Applications in adaptive cluster sampling of Gulf of Alaska rockfish

Adaptive cluster sampling (ACS) has been the subject of many publications about sampling aggregated populations. Choosing the criterion value that invokes ACS remains problematic. We address this problem using data from a June 1999 ACS survey for rockfish, specifically for Pacific ocean perch (Sebastes alutus), and for shortraker (S. borealis) and rougheye (S. aleutianus) rockfish combined. Our hypotheses were that ACS would outperform simple random sampling (SRS) for S. alutus and would be more applicable for S. alutus than for S. borealis and S. aleutianus combined because populations of S. alutus are thought to be more aggregated. Three alternatives for choosing a criterion value were investigated. We chose the strategy that yielded the lowest criterion value and simulated the higher criterion values with the data after the survey. Systematic random sampling was conducted across the whole area to determine the lowest criterion value, and then a new systematic random sample was taken with adaptive sampling around each tow that exceeded the fixed criterion value. ACS yielded gains in precision (SE) over SRS. Bootstrapping showed that the distribution of an ACS estimator is approximately normal, whereas the SRS sampling distribution is skewed and bimodal. Simulation showed that a higher criterion value results in substantially less adaptive sampling with little tradeoff in precision.

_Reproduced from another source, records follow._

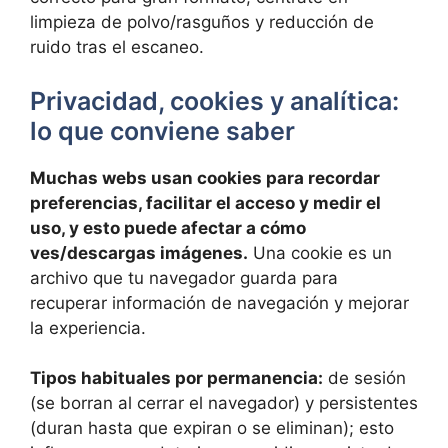
limpieza de polvo/rasguños y reducción de
ruido tras el escaneo.
Privacidad, cookies y analítica:
lo que conviene saber
Muchas webs usan cookies para recordar
preferencias, facilitar el acceso y medir el
uso, y esto puede afectar a cómo
ves/descargas imágenes.
Una cookie es un
archivo que tu navegador guarda para
recuperar información de navegación y mejorar
la experiencia.
Tipos habituales por permanencia:
de sesión
(se borran al cerrar el navegador) y persistentes
(duran hasta que expiran o se eliminan); esto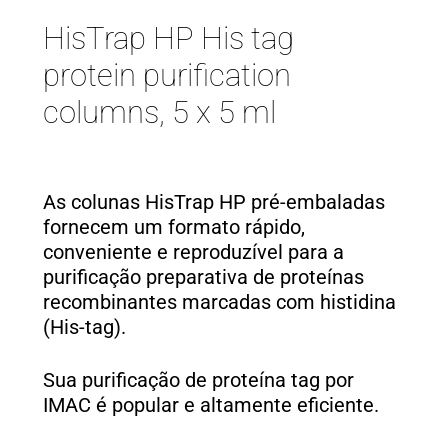
HisTrap HP His tag
protein purification
columns, 5 x 5 ml
As colunas HisTrap HP pré-embaladas
fornecem um formato rápido,
conveniente e reproduzível para a
purificação preparativa de proteínas
recombinantes marcadas com histidina
(His-tag).
Sua purificação de proteína tag por
IMAC é popular e altamente eficiente.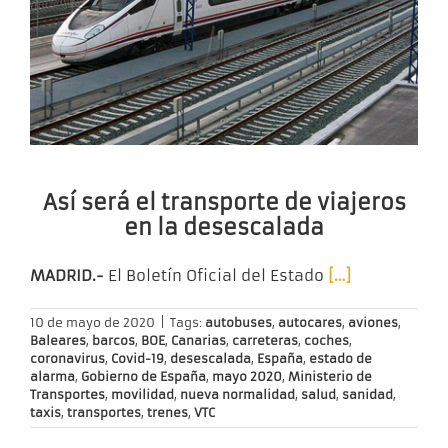
Así será el transporte de viajeros
en la desescalada
MADRID.-
El Boletín Oficial del Estado
[…]
10 de mayo de 2020
|
Tags:
autobuses
,
autocares
,
aviones
,
Baleares
,
barcos
,
BOE
,
Canarias
,
carreteras
,
coches
,
coronavirus
,
Covid-19
,
desescalada
,
España
,
estado de
alarma
,
Gobierno de España
,
mayo 2020
,
Ministerio de
Transportes
,
movilidad
,
nueva normalidad
,
salud
,
sanidad
,
taxis
,
transportes
,
trenes
,
VTC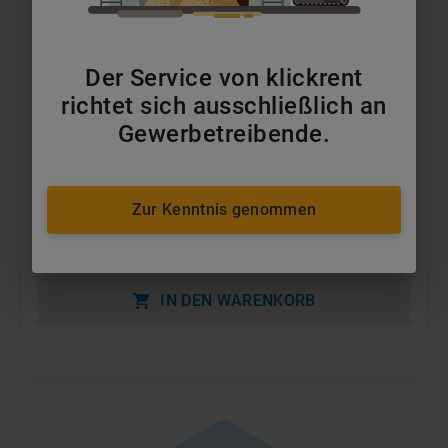
Der Service von klickrent
richtet sich ausschließlich an
Gewerbetreibende.
24m Scherenbühnen Diesel
ab 186 €
pro Tag
Zur Kenntnis genommen
MEHR ERFAHREN
IN DEN WARENKORB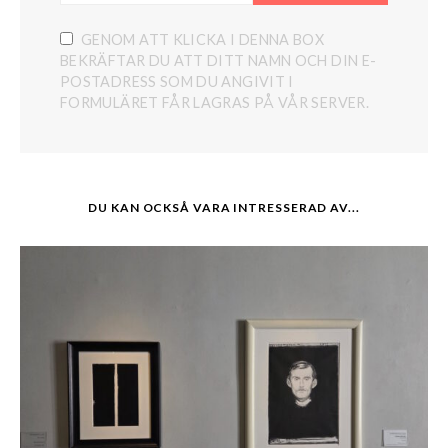
GENOM ATT KLICKA I DENNA BOX
BEKRÄFTAR DU ATT DITT NAMN OCH DIN E-
POSTADRESS SOM DU ANGIVIT I
FORMULÄRET FÅR LAGRAS PÅ VÅR SERVER.
DU KAN OCKSÅ VARA INTRESSERAD AV...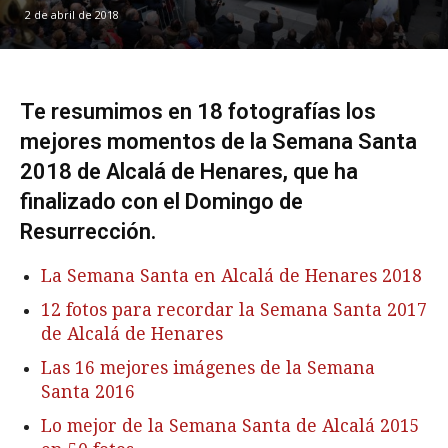
2 de abril de 2018
Te resumimos en 18 fotografías los
mejores momentos de la Semana Santa
2018 de Alcalá de Henares, que ha
finalizado con el Domingo de
Resurrección.
La Semana Santa en Alcalá de Henares 2018
12 fotos para recordar la Semana Santa 2017
de Alcalá de Henares
Las 16 mejores imágenes de la Semana
Santa 2016
Lo mejor de la Semana Santa de Alcalá 2015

When time-efficiency was examined, ACS quickly added more samples, but sampling edge units caused this efficiency to be lessened, and the gain in efficiency did not measurably affect our conclusions. ACS for S. alutus should be incorporated with a fixed criterion value equal to the top quartile of previously collected survey data. The second hypothesis was confirmed because ACS did not prove to be more effective for S. borealis-S. aleutianus. Overall, our ACS results were not as optimistic as those previously published in the literature, and indicate the need for further study of this sampling method.